One explanation is that the payoffs for white-collar work grew during that period, while those for working-class jobs stagnated, according to a 2023 study in the American Journal of Sociology. Another crucial divide: homeownership.
Older millennials’ homeownership rate recently caught up with that of previous generations, rising to around 60 percent between 2019 and 2022, according to the St. Louis Fed. Meanwhile, only about 39 percent of Americans born in the 1990s owned a home in 2022.
Black millennials are half as likely to own a home as white millennials, the largest gap of any generation, according to Redfin. Low-income Americans are also losing out. About 8 percent of new mortgages went to low-income buyers ages 25 to 34 in 2023, down from 9 percent in 2020, Redfin found.
Saving for a home and retirement feels like a far-off goal for many, especially millennials who aren’t high earners. It takes an annual household income of at least $100,000 to afford the median-priced home in nearly half of all metro areas, according to Harvard University’s Joint Center for Housing Studies. A job loss or medical bills can postpone the ability to save and buy a home even longer.
Strong foundation
Many who bought homes pre-pandemic are sitting pretty, even with rising insurance premiums and property taxes in some parts of the U.S.
“One of the biggest wealth divides, especially for millennials, is did you buy a house in 2020 or before, or after? Or not at all?” said Jean Twenge, a psychology professor at San Diego State University who has been studying generational differences for decades and wrote several books on the subject.
Existing home prices are up 19 percent adjusted for inflation nationwide since June 2020, according to the National Association of Realtors. The average home equity among owners with mortgages increased $122,900 over the past four years, according to CoreLogic.
Good timing
While soaring home prices play a large role in prosperous millennials’ finances, there are other factors working in their favor—high among them the rising value of retirement funds.

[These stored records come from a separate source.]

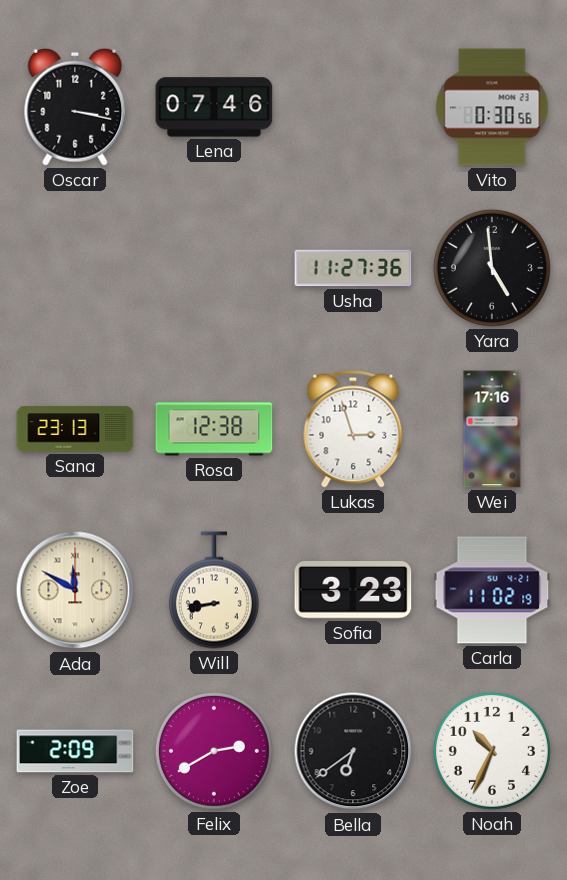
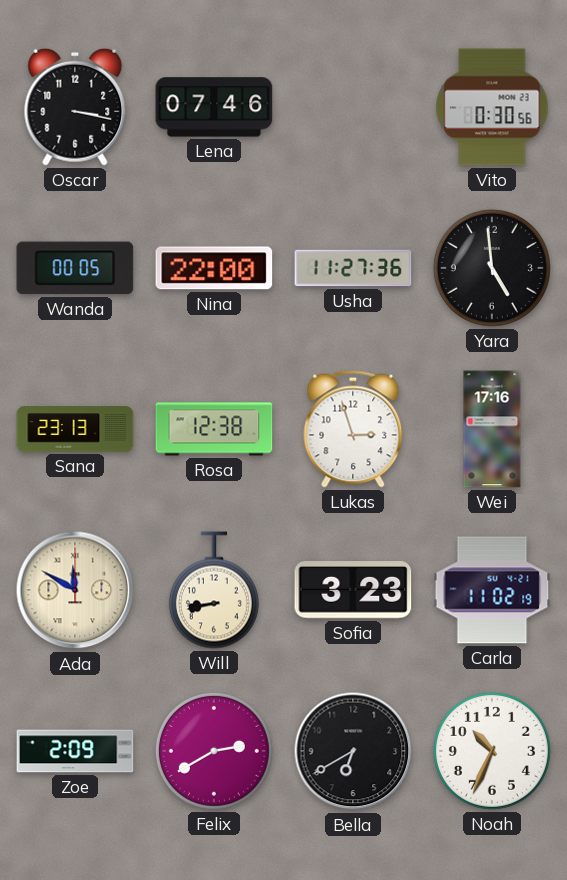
Wanda: none -> 00:05
Nina: none -> 22:00
Bella: 6:39 -> 6:40
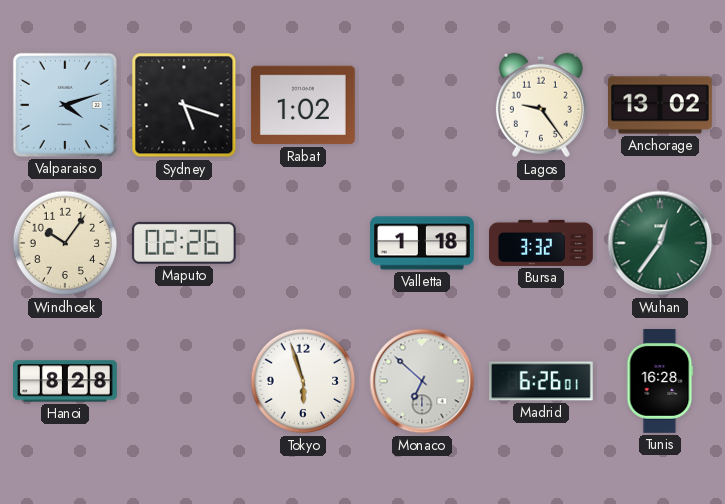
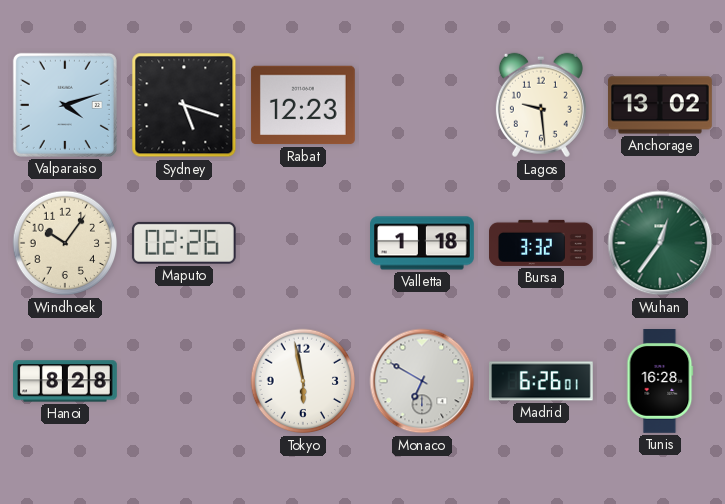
Rabat: 1:02 -> 12:23
Lagos: 9:24 -> 9:29
Tokyo: 5:57 -> 5:58
Monaco: 6:52 -> 6:50
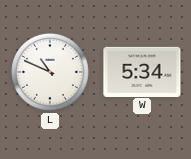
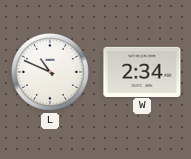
W: 5:34 -> 2:34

Millennials had an average 401(k) account balance of $59,800 in the first quarter of 2024 compared with $27,600 in 2019, according to Fidelity.
Good timing helped here, too.
Millennials were the first generation to have access to automatic enrollment in workplace plans during their early working years, said Matt Brancato, chief client officer in Vanguard Institutional Investor Group.
In 2006, 57 percent of employees aged 25 to 40 were enrolled in workplace retirement plans in which Vanguard was the record-keeper. In 2022, 83 percent were enrolled.
Vanguard estimates older millennials with median incomes will be able to replace almost 60 percent of their preretirement income with Social Security and savings from 401(k)s, individual retirement accounts and other sources. The youngest boomers with median earnings are, by contrast, likely to replace about half of their paychecks in retirement.